A quick read with someone in the public eye

By Oscar Quine

The former Conservative MP and Ukip member talks boozy lunches with Nigel, and the odd regret. He lives with wife Christine in Wiltshire.

What did you do the night of the 1997 general election, after finding out you'd lost Tatton to Martin Bell?

We went back to our house and had a bit of a wake with some of our supporters. I think we opened a magnum of Champagne, which seemed the best thing to do in the circumstances. It was a non-election really, Martin Bell was a joke candidate. He didn't have any policies; all he had was a white suit.

Your grandfathers were miners. What drew you to the Conservative Party?

I'm just one of life's natural non-conformers. If there is a tide going, I want to swim against it. That's been the story of my life in many ways. I grew up in the mining valleys of South Wales and I wanted a bit more out of life than that, I suppose. I've always been an individualist.

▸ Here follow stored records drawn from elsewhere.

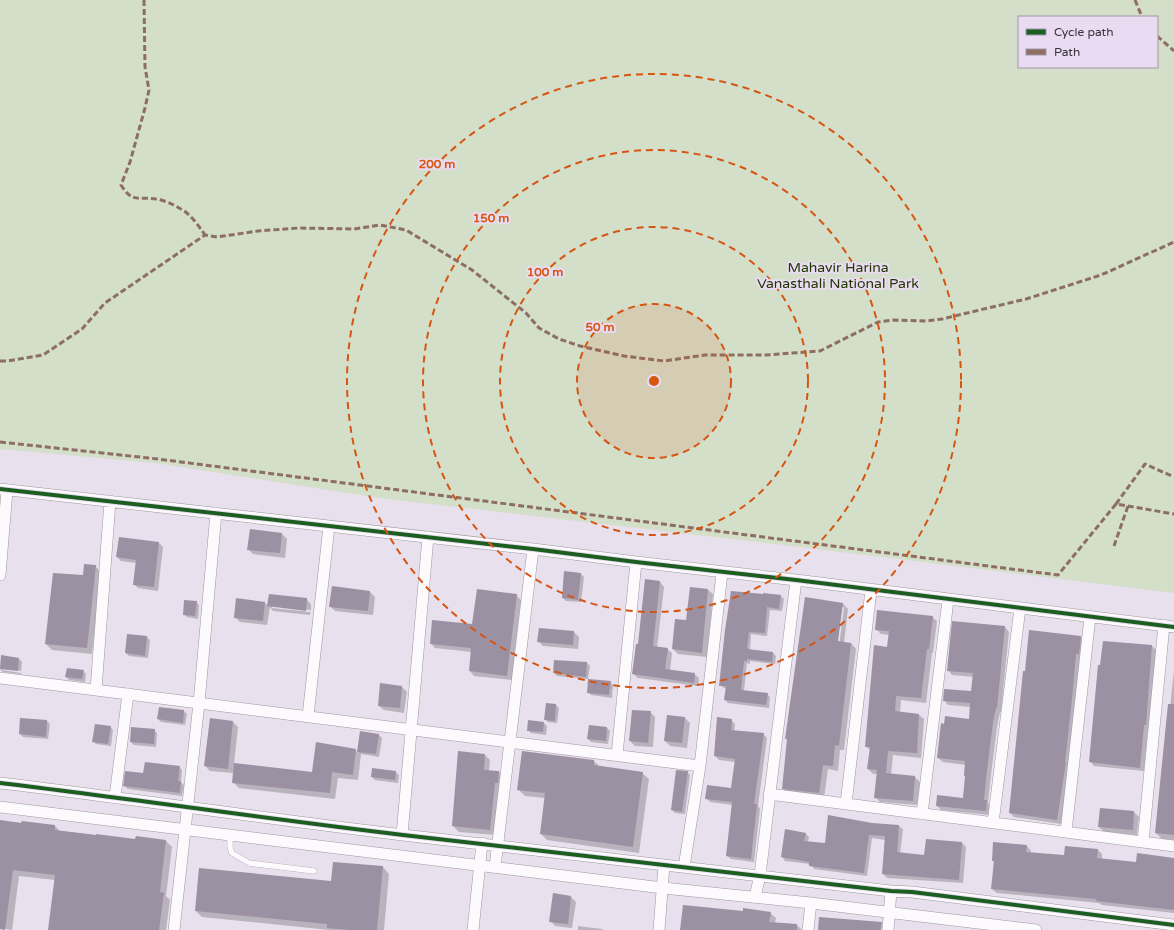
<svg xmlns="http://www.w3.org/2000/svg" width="1174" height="930" viewBox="0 0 1174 930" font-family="'Varela Round',sans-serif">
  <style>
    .green { fill: #d4dfca; fill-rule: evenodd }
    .shadow { fill: #0003; fill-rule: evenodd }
    .building { fill: #9c90a3 }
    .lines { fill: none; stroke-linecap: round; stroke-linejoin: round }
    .lane-casing { stroke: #9d97a1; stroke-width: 6 }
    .street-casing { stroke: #9d97a1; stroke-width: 12 }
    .lane { stroke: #fcfafc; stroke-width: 5.5 }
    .street { stroke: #fcfafc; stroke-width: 11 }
    .quiet { stroke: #8d6e63; stroke-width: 3; stroke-dasharray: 6 3; stroke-linecap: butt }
    .cycleway-casing { stroke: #e9dbf2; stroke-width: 6 }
    .cycleway { stroke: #1b5e20; stroke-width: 4 }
    .ring { fill: none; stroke: #d65511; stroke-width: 2; stroke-dasharray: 7 5 }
    .labels { text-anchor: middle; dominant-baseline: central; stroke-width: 4; stroke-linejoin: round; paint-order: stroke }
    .park-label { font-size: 14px; fill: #213900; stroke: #e9dbf2 }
    .centre { fill: #d65511; stroke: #e9dbf2; stroke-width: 2 }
    .ring-label { font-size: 12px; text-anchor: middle; font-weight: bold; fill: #d65511; stroke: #e9dbf2; stroke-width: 4; stroke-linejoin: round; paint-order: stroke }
  </style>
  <rect width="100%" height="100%" fill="#e8e0ed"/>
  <!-- green -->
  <path class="green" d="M0,0h1174v593l-399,-49 -396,-46 -223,-35 -156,-14zM1019,17h138v50h-138z"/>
  <!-- shadow -->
  <path class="shadow" d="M282,534l5,5 -2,19 -32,-4 -5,-5z
    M159,543l4,4 -5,44 -20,-3 -4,-4 2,-21 -15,-2 -4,-4z
    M95,566l6,6 -9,82 -40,-4 -6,-6z
    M581,574l3,3 -3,25 -15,-1 -3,-3z
    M646,580l14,2 4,5 -7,61 10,1 5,4 -2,18 24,3 5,4 -1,8 -60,-8 -5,-4 6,-28z
    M708,590l5,4 -6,63 -29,-3 -5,-5z
    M370,592l5,5 -2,18 -38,-4 -5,-5z
    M270,595l36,4 5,5v6l-39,-4v2l38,4v3l-37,-4 -3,-4 -3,18 -27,-3 -5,-5 30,-14 3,3z
    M516,595l5,5 -9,80 -38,-4 -4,-5 2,-19 -37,-4 -4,-5 42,-17z
    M781,596l3,3 -2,12 -12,-1 -3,26 -16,-2 -1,17 23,2 3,3 -1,8 -25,-3v3l-3,-1 -3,28 23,3 3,3 -1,11 -41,-5 -3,-3 2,-11 -3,-1 -4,-3 6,-54z
    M806,598l37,6 5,5 -4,34h7l5,6 -12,101h-4l-2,21 -10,-2 -4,29 -36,-4 -5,-6 5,-48 -2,-1zM842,607h2l-5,39h-2z
    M196,602l3,3 -1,14 -11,-2 -3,-3z
    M932,617l5,4 -4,32h-1l-6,50 -25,-3 -1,13 19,2 5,4 -3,39 -28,-3 -2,20 24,2 5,5 -3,23 -37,-3 -5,-5 3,-23h-5l-5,-5 2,-19 -4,-4 22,-98 1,-13 -8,-1 -5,-5z
    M1005,627l4,5 -8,80h-1l-3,15 -7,56 -2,20 3,3 -1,9 -49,-5 -4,-4 26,-7 3,-23v-11l-23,-3 -5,-4 7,-33 25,-5 1,-13 -23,-2 -4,-5 28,-7 2,-16 -22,-2 -4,-5z
    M574,632l5,5 -1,12 -35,-3 -5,-5z
    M147,637l3,3 -2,18 -19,-2 -3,-3z
    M1080,637l5,4 -2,17 -3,-1 -10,110 -9,57 -47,-7 -4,-4z
    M1152,646l4,4 -6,79h-2l-4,42 -50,-5 -4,-5z
    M19,659l3,3 -1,9 -19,-3v2l19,3v1l-18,-2 -3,-3z
    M587,663l3,3 -2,13 -31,-3 -3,-3z
    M83,671l3,3 -1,8 -16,-2 -3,-3z
    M1174,671v169l-12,-1 -6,-6z
    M610,682l3,3 -1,13 -21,-3 -3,-3z
    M402,687l5,5 -3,21 -20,-3 -5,-4z
    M556,705l3,3 -2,15 -9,-1 -3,-3z
    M184,711l3,3 -2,11 -24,-3 -3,-3z
    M650,712l5,5 -2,30 -18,-1 -5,-5z
    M668,716l17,2 5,5 -3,25 -17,-2 -5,-5z
    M21,719l26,2 3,3 -2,15 -25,-2 -3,-3z
    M211,720l22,2 5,5 -4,37 79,9 42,-23 3,3 3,-21 18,3 3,3 -3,19 -18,-3 -3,26 -20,-2 -3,21 -96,-11 -6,-6 1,-9 -24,-2 -5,-5z
    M731,720l4,4 -1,7 29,3 4,4 -9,68 2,3 -6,53 -23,-3 -4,-3 6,-51 -23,-3 -4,-4 26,-9 3,-27 -16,-2 -4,-4z
    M544,723l3,3 -1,9 -15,-2 -3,-3z
    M110,727l3,3 -2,16 -15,-2 -3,-3z
    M607,728l3,3 -2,13 -17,-2 -3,-3z
    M154,730l3,3 -1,14 -22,-2 -3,-3z
    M485,755l5,5 -1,11 10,1 6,6 -9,57 -37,-3 -6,-6z
    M594,761l6,6 42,6 7,6 -10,74 -92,-13 -6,-6 4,-36 -20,-2 -7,-7z
    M179,767l3,3 -1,12 3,3 -2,11 -54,-7 -4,-3 20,-12z
    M396,772l3,3 -1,8 -23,-3 -3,-3z
    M687,772l3,3 -5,39 -10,-1 -3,-3z
    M1134,812l5,5 -2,18 -33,-3 -5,-5z
    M0,821l55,5 5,5 76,9 30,1 6,6 -6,49 4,4 -4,30h-116l5,-50 -36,-4 -7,54 -12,-2z
    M872,824l27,2 4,3 -3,25 25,2 2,-16 35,3 4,4 -3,36 -76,-5 -4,-4 2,-34 -13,-2 -5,38 -53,-7 -4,-5 -25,-3 -3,-4 23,-24 4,4 -1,5 17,2z
    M1027,846l4,5v2l34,3 33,-6 4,4v5l35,4 37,-5v55l-72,-8 -3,-2 -102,-10 -5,-4 2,-27 -1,-2z
    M383,867l6,7 -5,56h-54l-128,-13 -6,-6 136,-29z
    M571,897l5,5 -4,26 -17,-2 -4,-5z
    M770,913l6,5 -1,5 22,2 5,5h-120z
    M578,926l24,3 1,1h-25z"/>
  <!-- building -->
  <path class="building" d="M250,529l32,4 -2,20 -33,-3z
    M119,537l40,5 -5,45 -21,-2 3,-25 -20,-3z
    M84,564l12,1 -9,83 -42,-4 8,-71 30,2z
    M564,571l17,2 -3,27 -16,-2z
    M645,579l15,2 -7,65 15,2 -3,21 30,4 -1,10 -62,-9 4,-30h2z
    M332,586l38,5 -2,20 -39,-4z
    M690,587l18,2 -6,64 -30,-4 3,-30 11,1z
    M477,589l40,5 -10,82 -38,-5 2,-23 -41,-4 2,-24 40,4z
    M731,591l32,3v-1l18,2 -2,14 -12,-2 -2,26 -16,-1 -2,16h1v1l25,3 -1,10 -25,-3v2h-3l-3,29 27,3 -2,12 -42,-5 2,-14h-7l6,-56z
    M269,594l38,4 -1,13 -39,-5z
    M805,597l38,6 -5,38 13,2 -12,103 -4,-1 -2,21 -10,-1 -4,28 -37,-4 5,-50h-2z
    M236,598l29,4 -2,19 -29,-3z
    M184,600l13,1 -2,15 -12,-1z
    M877,610l56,6 -4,33h-2l-6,49 -25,-2 -1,15 24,3 -2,39 -29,-2 -2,22 29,3 -2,25 -39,-3 3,-28 -10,-1 3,-22h-5l9,-102 13,2 2,-16 -14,-1z
    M952,621l53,5 -8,82h-1l-3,14 -7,56 -2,22h3l-1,11 -50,-5 1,-11 26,3 2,-22h-1l1,-15 -28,-3 4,-35 3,1 1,-8 24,3 1,-16 -27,-2 1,-12 27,2 2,-18 -26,-2z
    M539,628l35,3 -1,14 -36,-3z
    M1029,630l52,6 -2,18h-3l-4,45 -7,63h1l-9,58 -48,-7 14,-142h2z
    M127,634l20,2 -2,20 -20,-3z
    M1103,641l49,4 -6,80h-2l-4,43 -51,-6 9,-97h2z
    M1,655l18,3 -1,13 -18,-2z
    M554,660l33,2 -1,15 -33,-4z
    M67,668l17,2 -2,9 -17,-2z
    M588,679l23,2 -2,14 -22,-2z
    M380,683l22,3 -2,22 -22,-2z
    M546,703l10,1 -1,17 -11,-1z
    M1168,704h6v131l-19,-2z
    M159,707l25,3 -1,13 -26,-4z
    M632,710l19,1 -3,32 -19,-2z
    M667,715l18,2 -3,26 -18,-2z
    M717,717l15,2 -1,11 33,3 -10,71h3l-6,55 -25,-3 6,-54 -27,-3 2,-14 24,3 4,-29 -21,-3z
    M20,718l27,2 -1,17 -27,-3z
    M210,718l23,3 -5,48 -24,-3z
    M528,720l16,2 -1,10 -16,-1z
    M95,724l16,2 -3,18 -16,-2z
    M589,725l18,2 -1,14 -19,-2z
    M131,727l24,2 -1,15 -24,-2z
    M360,731l19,3 -3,20 -19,-2z
    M316,742l40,7 -3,26 -21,-3 -2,21 -98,-10 2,-20 78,9z
    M458,751l27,3 -1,16 15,1 -1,12h-3l-5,47 -38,-4z
    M522,751l72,9v5l49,7 -10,75 -93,-13 5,-41 -28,-3z
    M145,762l35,4 -2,15h3l-1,12 -57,-7 2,-15 18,2z
    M372,768l24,3 -1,9 -24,-3z
    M676,770l12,1 -6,41 -11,-2z
    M1100,808l34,3 -1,19 -35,-3z
    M828,815l44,8 27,2 -2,27 27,3 2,-16 36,3 -3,38 -77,-6 3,-38 -16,-1 -5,38 -55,-7v-4l-28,-5 4,-28 21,4 -2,8 21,2z
    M0,820l21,3 1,-2 33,4v5l41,5v-1l39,5 1,-3 30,4 -6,52 4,1 -5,37h-111l7,-55 -42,-5 -8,60 -5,-1z
    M993,842l34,3 -1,7 38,3 1,-9 33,3 -1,9 39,4 1,-9 37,5v52l-78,-9v-2l-105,-10 3,-28h-2z
    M333,862l50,4 -6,64h-27l-23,-2v-4l-132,-13 4,-43 132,13z
    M553,893l18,3 -3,28 -19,-2z
    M683,905l60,6v-3l28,4 -2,10 28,2v6h-117z
    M819,917l63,5 -1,8h-63z"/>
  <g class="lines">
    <defs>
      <path id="lane" d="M230,835v12l2,6 17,10 65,8"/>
      <path id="street" d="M0,489l533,60 103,13 160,18 378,47
        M0,575l7,-85
        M0,678l700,88
        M96,690l14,-189
        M308,716l21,-190
        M617,755l19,-193
        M0,783c134,16 268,36 403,52 162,19 325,37 488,56l21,1 262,33
        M769,794l405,52
        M115,797l13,-103
        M846,804l25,-214
        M0,807l663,81 148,15 225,27
        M922,814l26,-214
        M993,823l27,-215
        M1066,832l24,-215
        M402,835l26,-298
        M1143,842l21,-217
        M495,867l38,-318
        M684,867l16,-101 22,-193
        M755,897l5,-22 36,-295
        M174,930l25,-227 17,-190
        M473,930l9,-87
        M659,930l5,-65
        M808,930l3,-27
        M888,930l3,-39"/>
    </defs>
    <!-- lane casing -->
    <use href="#lane" class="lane-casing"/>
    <!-- street casing -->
    <use href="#street" class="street-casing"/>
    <!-- lane -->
    <use href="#lane" class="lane"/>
    <!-- street -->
    <use href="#street" class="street"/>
    <!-- quiet -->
    <path class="quiet" d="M144,0l1,67 4,23 -4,18 -15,54 -9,23c12,19 17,11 35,14 7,1 17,5 23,9 11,5 19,17 26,27
      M1135,0l7,17
      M1157,36l17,15
      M0,361h7l36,-6 39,-26 23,-26 100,-68 12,2 41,-6 41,-3 55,1 26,-4 26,5 66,40 54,43 13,15 20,11 21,7 44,10 40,5 41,-6h61l54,-4 58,-29 16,-2 32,1 16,-2 84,-20 75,-24 73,-33
      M0,442l158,17 900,116 58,-71 58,10
      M1116,504l29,-40 29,13
      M1114,546l14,-40"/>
    <defs>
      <path id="cycleway" d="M0,489l533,60 103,13 160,18 378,47
        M0,783c134,16 268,36 403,52 162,19 325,37 488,56l21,1 262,33"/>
    </defs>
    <!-- cycleway casing -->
    <use href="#cycleway" class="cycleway-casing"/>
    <!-- cycleway -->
    <use href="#cycleway" class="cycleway"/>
  </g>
  <!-- distance rings -->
  <circle cx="654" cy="381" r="77" fill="#d65511" fill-opacity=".12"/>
  <g class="ring">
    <circle cx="654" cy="381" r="77"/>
    <circle cx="654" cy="381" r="154"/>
    <circle cx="654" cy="381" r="231"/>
    <circle cx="654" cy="381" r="307"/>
  </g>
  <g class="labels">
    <!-- park labels -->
    <g class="park-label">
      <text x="838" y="267">Mahavir Harina<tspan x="838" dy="16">Vanasthali National Park</tspan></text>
    </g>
  </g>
  <circle cx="654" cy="381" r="6" class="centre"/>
  <g class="ring-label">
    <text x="437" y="168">200 m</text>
    <text x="491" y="222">150 m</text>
    <text x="545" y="276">100 m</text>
    <text x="600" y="331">50 m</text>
  </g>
  <!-- legend -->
  <rect x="1018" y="16" width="140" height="52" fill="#e9dbf2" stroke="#a297a9"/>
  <rect x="1026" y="29" width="20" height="6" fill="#1b5e20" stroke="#a297a9"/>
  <text x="1054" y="36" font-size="12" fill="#37323b">Cycle path</text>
  <rect x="1026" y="49" width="20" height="6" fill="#8d6e63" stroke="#a297a9"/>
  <text x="1054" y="56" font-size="12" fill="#37323b">Path</text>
</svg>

How do you think this lot are doing?

I think (David) Cameron is a complete shyster. He is the Tory Blair. He tried to turn the party into a kind of a soft-focus, pinko, liberal party with predictable consequences. He has done more than anybody, apart from Nigel Farage, to create Ukip.

You're not for the centre ground then?

When I knew Cameron 20-odd years ago, he was a convinced Thatcherite. I think the truth is he's just like a cork bobbing on the water - he'll go whichever way the tide is flowing. He's fortunate that (Ed) Miliband is even less electable than he is. The general election in May is an ugly contest really, isn't it? And the least ugly person will win.

When did you realise you were more of a Ukip man than a Tory?

The moment was having lunch with Nigel Farage (in 2002), which is a life-changing experience. He invited (my wife) Christine and me to be candidates for the European elections. But because we had to repair our finances after the disaster of the Fayed litigation, I couldn't accept the invitation. But I thought that the least I could do for a four-bottle lunch was to join Ukip.

You have described Thatcher as a friend. So did you attend her funeral?

Yes we did. It was a magnificent affair. I mean, in her latter years she was a pathetic sight, of course, affected by dementia. So one couldn't lament her passing, except in a historical sense.

George Osborne now holds Tatton. What do you make of him?

The trouble with people like Cameron and Osborne is they don't really have a bottom line. Except maybe gay marriage, but beyond that I can't see that there is anything which you might call an issue of principle.

What are your views on gay marriage?

Well, I think it was a completely confected issue. There was no demand for it. (Although) we're actually going to our first gay wedding this September.

You and Christine have kept in high spirits throughout. What's the secret?

Where there's no sense, there's no feeling, I suppose. No, that's a flippant response. Obviously we're not automatons. Of course, we feel the injustice of many of the things that convulsed our lives. But I've always had the attitude that there's no point in looking back and lamenting. It hasn't always been easy to gird up our loins and get on with it, but that's what we've had to do.

Do you think a younger you would be happy with how things turned out?

Well, it's been rather an unconventional career path, hasn't it? It's not exactly what I set out to do. I would have liked to have been Prime Minister and got to the top of the greasy pole. At least I can say life hasn't been dull. Once you're dead, you're dead and after a short interval, nobody but an obscure PhD thesis in the University of Ohio will be interested in my career. I ask myself, am I satisfied that within my own idea of what a good person is and a good society is, have I achieved my objective in living up to those ideals? And I come to the conclusion that, yes I have.

So if you had your time again you wouldn't do anything differently?

Well I wouldn't have chosen to cross the path of Mohamed Al-Fayed, Max Clifford or any of the others who have got in the way of an ordered trajectory. But clearly everyone would make changes to iron out difficulties and to have an easy, successful life.